Execution, Power, and Public Trust: Rich Miller on 2026’s Data Center Reality

In the latest episode of The DCF Show Podcast, Data Center Frontier founder Rich Miller joins present DCF Editor in Chief Matt Vincent and Senior Editor David Chernicoff to examine where the data center industry stands as AI infrastructure moves from announcement to execution. Miller also discusses his new Data Center Richness podcast and Substack project, which explores how data center professionals consume content and learn about the rapidly evolving industry. With information overload now a reality, Miller’s goal is to distill the most important signals shaping infrastructure decisions. The conversation then turns to what defines 2026 for data centers: execution. After a year filled with megaproject announcements, the industry now faces the harder task of actually delivering campuses at AI scale—often under severe power constraints.

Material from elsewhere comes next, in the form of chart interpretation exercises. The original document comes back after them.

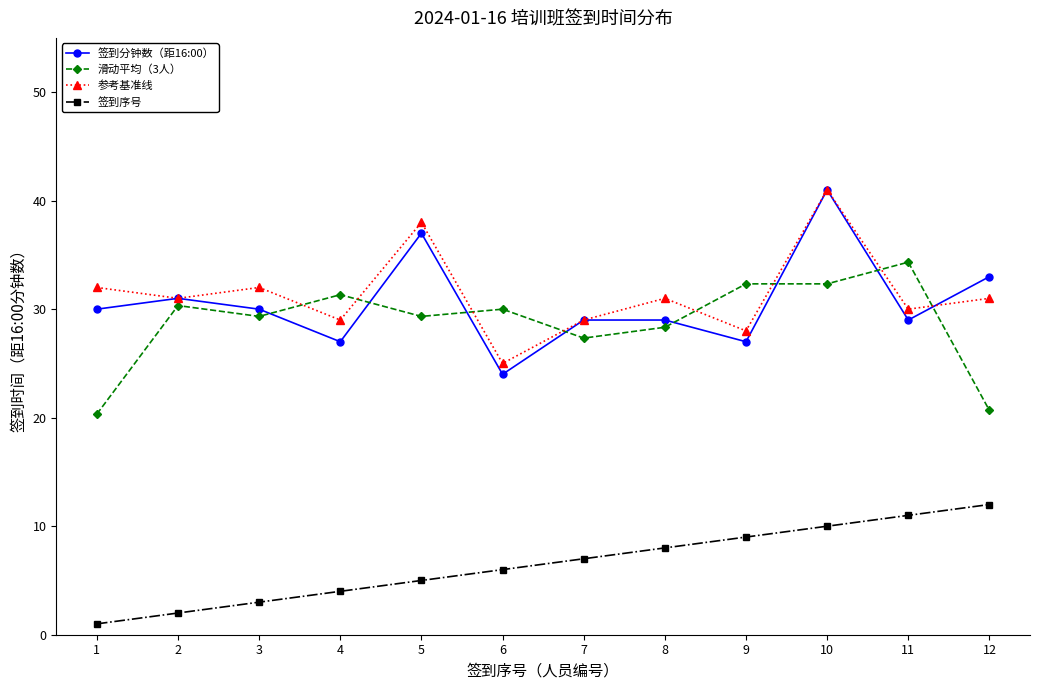

Reading right to left, what are all the values shown in this chart?

签到分钟数（距16:00）: 33.0	29.0	41.0	27.0	29.0	29.0	24.0	37.0	27.0	30.0	31.0	30.0
滑动平均（3人）: 20.7	34.3	32.3	32.3	28.3	27.3	30.0	29.3	31.3	29.3	30.3	20.3
参考基准线: 31.0	30.0	41.0	28.0	31.0	29.0	25.0	38.0	29.0	32.0	31.0	32.0
签到序号: 12.0	11.0	10.0	9.0	8.0	7.0	6.0	5.0	4.0	3.0	2.0	1.0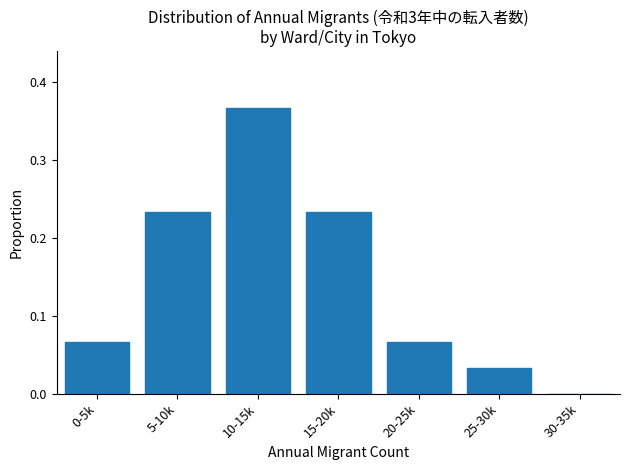

What is the sum of the values at 5-10k and 0-5k?

0.3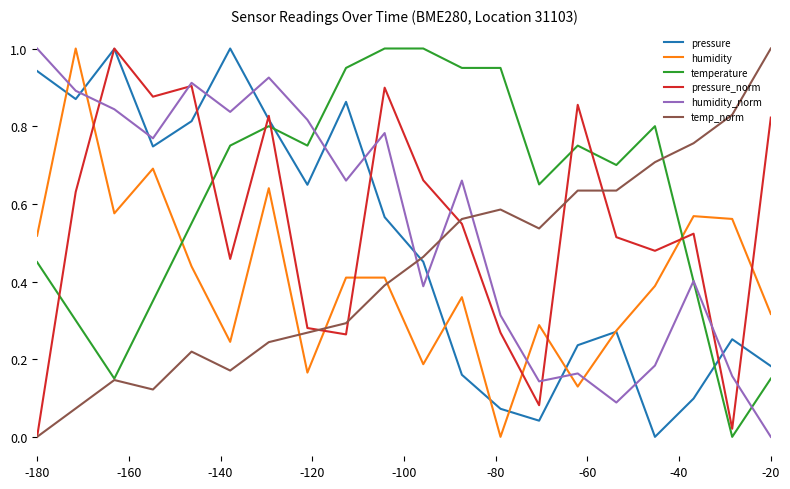

Which series has the largest total across all categories?

temperature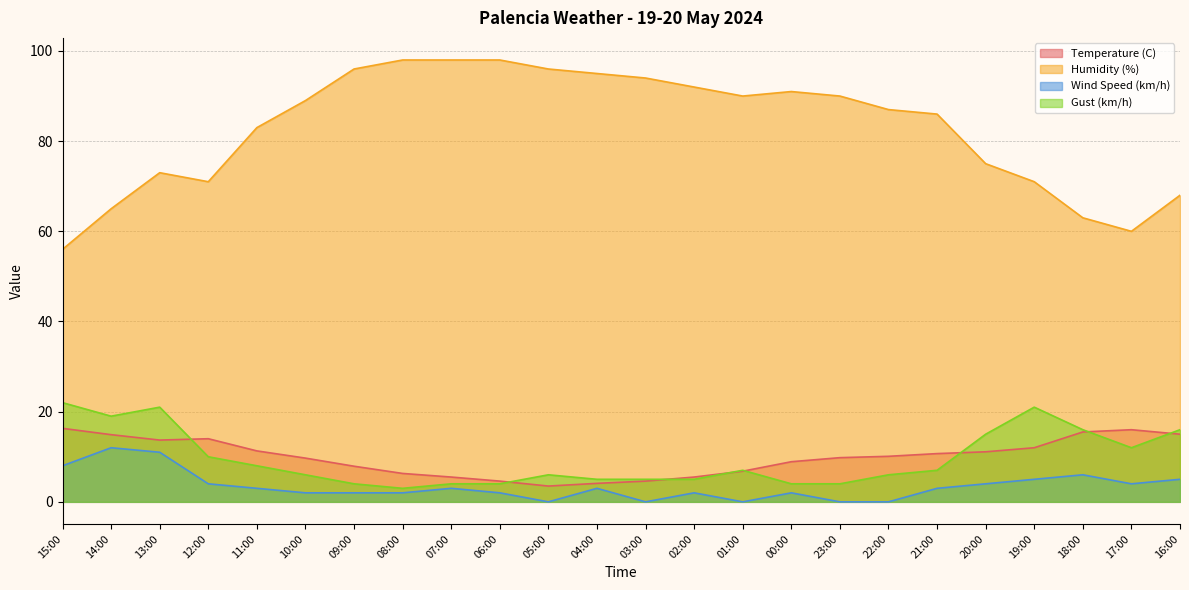

Reading left to right, extract all data points from this chart.

Temperature (C): 15:00=16.3	14:00=14.9	13:00=13.7	12:00=14.0	11:00=11.3	10:00=9.7	09:00=7.9	08:00=6.3	07:00=5.5	06:00=4.6	05:00=3.5	04:00=4.1	03:00=4.6	02:00=5.5	01:00=6.8	00:00=8.9	23:00=9.8	22:00=10.1	21:00=10.7	20:00=11.1	19:00=12.0	18:00=15.5	17:00=16.0	16:00=15.0
Humidity (%): 15:00=56.0	14:00=65.0	13:00=73.0	12:00=71.0	11:00=83.0	10:00=89.0	09:00=96.0	08:00=98.0	07:00=98.0	06:00=98.0	05:00=96.0	04:00=95.0	03:00=94.0	02:00=92.0	01:00=90.0	00:00=91.0	23:00=90.0	22:00=87.0	21:00=86.0	20:00=75.0	19:00=71.0	18:00=63.0	17:00=60.0	16:00=68.0
Wind Speed (km/h): 15:00=8.0	14:00=12.0	13:00=11.0	12:00=4.0	11:00=3.0	10:00=2.0	09:00=2.0	08:00=2.0	07:00=3.0	06:00=2.0	05:00=0.0	04:00=3.0	03:00=0.0	02:00=2.0	01:00=0.0	00:00=2.0	23:00=0.0	22:00=0.0	21:00=3.0	20:00=4.0	19:00=5.0	18:00=6.0	17:00=4.0	16:00=5.0
Gust (km/h): 15:00=22.0	14:00=19.0	13:00=21.0	12:00=10.0	11:00=8.0	10:00=6.0	09:00=4.0	08:00=3.0	07:00=4.0	06:00=4.0	05:00=6.0	04:00=5.0	03:00=5.0	02:00=5.0	01:00=7.0	00:00=4.0	23:00=4.0	22:00=6.0	21:00=7.0	20:00=15.0	19:00=21.0	18:00=16.0	17:00=12.0	16:00=16.0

With utilities struggling to keep pace, on-site generation is shifting from temporary solution to long-term strategy, as developers seek reliable ways to power projects while easing community concerns about grid impacts. Public resistance has also become a major factor. Miller notes that community opposition is now delaying or halting billions of dollars in projects, forcing operators to rethink how they engage with local stakeholders. Issues like power pricing and water usage are increasingly central to project approval. On the technology front, Nvidia’s roadmap continues to reshape infrastructure planning, with rack densities rising sharply, liquid cooling becoming standard, and new power distribution models emerging to support AI factories. At the same time, Miller expects the market to stratify, with some operators specializing in AI factories while others serve cloud and enterprise demand. The discussion also touches on nuclear power’s future role, with data centers positioning themselves as anchor customers, though meaningful SMR deployment remains years away. Ultimately, Miller argues that the industry is moving faster than ever, and 2026 will reveal how well today’s massive investments translate into real deployments. As he concludes: the next phase belongs to those who can deliver.